The use of substitutable exports had historical advantages because it made the job of a management agent easier when trying to find a set of functional bundles to install into an OSGi framework. By providing the API packages that they implement, implementations make themselves easier to deploy. The management agent (or a human) does not also have to find a bundle providing the API to make an implementation resolve. As the OSGi specifications continued to evolve the process to  search for dependencies was replaced by a solution that uses the standard Resolver and Repository services. Due to the limited metadata available, the use of substitutable exports also had advantages here. If a client bundle imports an API package and that API package is provided by another bundle which also provides an implementation of the API then a resolver will automatically pull in the implementation bundle along with the API when resolving the set of bundles to install.  If the API is provided by a separate bundle from the implementation then the resolver needed some proprietary way to discover the requirement for the implementation, and then to discover the bundles that provide the implementation.  In modern OSGi the “resolution problem” can now be completely solved by using the generic capability and requirements functionality provided by the OSGi core specification.  Not only can bundles declare requirements on the API using the Import-Package header, but they can also declare requirements on an implementation using the Require-Capability header.  Similarly bundles can declare that they provide an implementation using the Provide-Capability header.

In the past there was another benefit to substitutably exporting your API, getting API package(s) for individual OSGi specifications used to be tricky.
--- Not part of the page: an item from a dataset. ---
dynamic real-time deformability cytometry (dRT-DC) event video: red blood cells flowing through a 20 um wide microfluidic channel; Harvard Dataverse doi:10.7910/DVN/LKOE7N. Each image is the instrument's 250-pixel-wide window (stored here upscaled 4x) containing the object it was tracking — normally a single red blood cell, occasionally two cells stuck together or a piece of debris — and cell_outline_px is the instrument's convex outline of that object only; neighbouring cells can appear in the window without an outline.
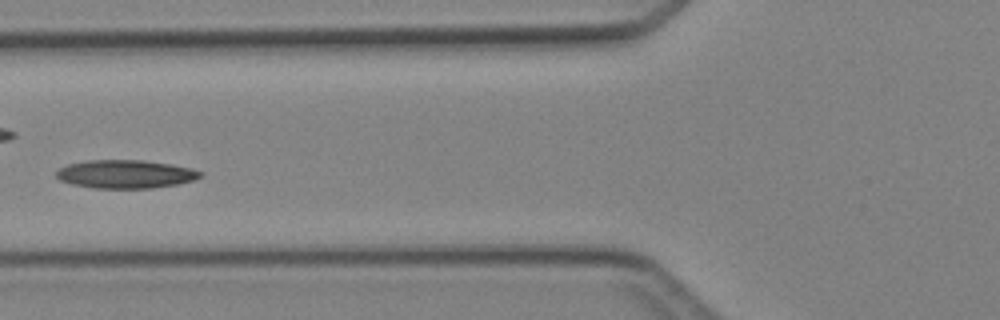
{"species": "Egyptian fruit bat (a non-hibernating species)", "species_latin": "Rousettus aegyptiacus", "temperature_condition": "cold", "stored_images_in_passage": 6, "camera_frame_rate_fps": 3000, "um_per_image_px": 0.085, "animal": {"sex": "female"}, "frame": {"image": 1, "passage_image": 5, "time_ms": 4.667, "image_size_px": [1000, 320], "cell_outline_px": [[204, 176], [196, 180], [176, 184], [152, 188], [92, 188], [72, 184], [60, 180], [56, 176], [56, 172], [60, 168], [68, 164], [88, 160], [144, 160], [172, 164], [192, 168], [204, 172]], "centroid_in_image_um": [10.72, 14.8], "position_along_channel_um": 115.1, "area_um2": 23.99}}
The main Jar file that had them available was typically the osgi-cmpn.jar which contained all the API packages for all the Compendium specs and this Jar was certainly not designed or intended to be used at runtime.  Fortunately this last problem is now resolved since OSGi Release 6 as individual specification API jars are now available in Maven Central for each specification and these jars can be used at runtime.

So while the approach for embedding API packages has served the OSGi community well for many years, it requires a runtime supporting type visibility encapsulation, such as an OSGi Framework, that is in control of the class loading to select the appropriate package provider at runtime. Recently, work has started at the OSGi Alliance to support operating in environments where the class loader may not be provided by an OSGi Framework, or where there is no class loader at all. See RFC 243 OSGi Connect and RFC 245 Resource Encoding For Java Modules. This could be when running with the Java Platform Module System (JPMS), running as part of another framework such as Spring Boot, or even in a AOT-compiled environment such as SubstrateVM. Many existing OSGi bundles can work in these environments, providing the dynamic OSGi service model and allowing users to continue using popular OSGi technologies such as Config Admin, Declarative Services, the Converter and many others. However the embedding of API packages defined in specifications becomes a problem if there are multiple bundles that contain and provide the packages, since in these contexts there is no OSGi classloader to select the proper packages and hide, through type visibility encapsulation, the unused copies of the packages.

Going Forward

Going forward, to support all environments for your bundles, you should consider not embedding API packages that are defined by OSGi specifications. The better approach is to declare them as dependencies using Import-Package manifest headers. Most build tools will do this automatically for you. At runtime, simply use the API runtime bundles provided by OSGi. If you do embed the API packages in an implementation bundle then be sure to only embed the API packages you directly implement.  In most all cases you should not embed the APIs that you use but do not implement.  For example, if you use the OSGi Log Service you should avoid embedding the org.osgi.service.log package unless your bundle is actually providing the implementation of the Log Service.